I'm so glad that the Spring semester is over and that I have a break from school for a few months. Although it's a lot to keep up with, I have to admit that going back to school has been such a blessing. There is nothing like studying and learning more about what you absolutely LOVE. I've learned so much, but you know they say a little knowledge can be dangerous. I'd say that's certainly the case with me.
It's so funny, now when I read magazines or look at design catalogs, I actually know so much more about the language and terminology than I ever did before. I'm also super aware of it when I'm searching on Craigslist. You'd be surprised what people call things.
I thought I'd take this opportunity to go through some basic furniture terminology that I see incorrectly described all the time.

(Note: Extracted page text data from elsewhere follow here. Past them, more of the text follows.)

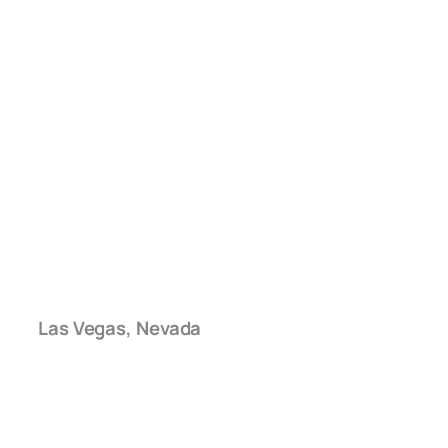
Las Vegas, Nevada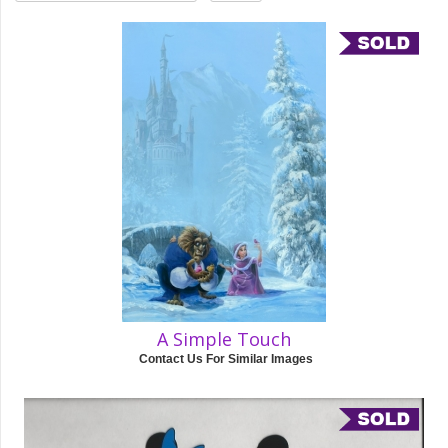
A Simple Touch
Contact Us For Similar Images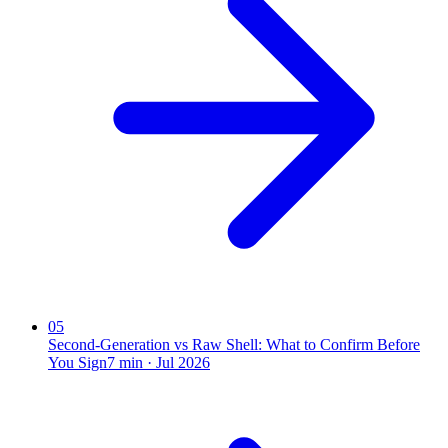
05
Second-Generation vs Raw Shell: What to Confirm Before
You Sign
7
min ·
Jul 2026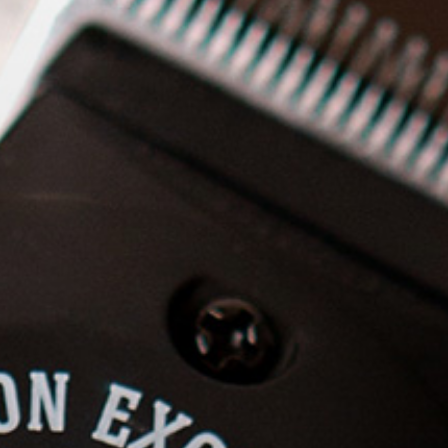
and shaving; Communication
Duration
: 25 days, 3 hours a
day
Price
: 1000$
2. In person
Format
: Theory and practice
Modules
: Classic and modern
trimming techniques; Shaving
and shaving; Communication
Duration
: depending on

First up, TUFTING. Tufting literally means to draw together (a cushion or the like) by passing a thread through at regular intervals, the depressions thus produced being usually ornamented with tufts or buttons. via dictionary.com
I can't tell you how many times I see this listed as a "button back" chair or sofa. The proper term is tufted, and it's important to know if you're buying or selling so that your ad doesn't get overlooked or so you don't miss out on something someone else is selling. It's also just good to know the correct term, right?
Next is a HUGE pet peeve of mine. I see this one EVERYWHERE and I'm often surprised by some of the folks that get this wrong. The term is wrought iron. Wrought iron is a form of iron, almost entirely free of carbon and having a fibrous structure including a uniformly distributed slag content, that is readily forged and welded. Unfortunately, many people call it ROD iron. Logical yes, correct- not so much.

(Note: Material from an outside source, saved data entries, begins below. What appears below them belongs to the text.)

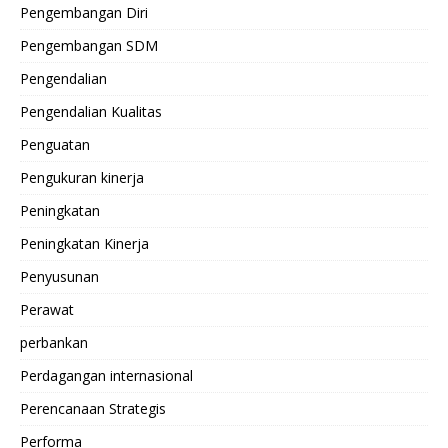
Pengembangan Diri
Pengembangan SDM
Pengendalian
Pengendalian Kualitas
Penguatan
Pengukuran kinerja
Peningkatan
Peningkatan Kinerja
Penyusunan
Perawat
perbankan
Perdagangan internasional
Perencanaan Strategis
Performa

This one is another big one. The difference between a Chest of Drawers and a Dresser. First, let's establish that it's a Chest of Drawers (not a Chester Drawer, as my Southern counterparts often refer to it). Shocking, I know. : )
According to Encyclopedia Britannica, a chest of drawers is a type of furniture developed in the mid-17th century from a chest with drawers in the base, but by the 1680s the “chest” was entirely made up of drawers. In the United States, the term dresser can denote either a cupboard to hold dishes and cooking utensils or a bureau ("dressing" table) topped by a mirror for use in the bedroom.
And lastly, this one has to be the one that is misidentified 90% of the time. If you know this, you'll know more than most. Brace yourself, a sofa and a couch are not the same thing. Gasp!
A sofa an upholstered seat with back and arms (sometimes upholstered), designed to accommodate two or more people in a sitting position. Basically, a sofa is design for sitting, hence the full back. Sure, we lounge, nap, eat and recline on it but it was designed for sitting. There is a BIG difference between the two. Chances are, you don't own a couch, but a sofa.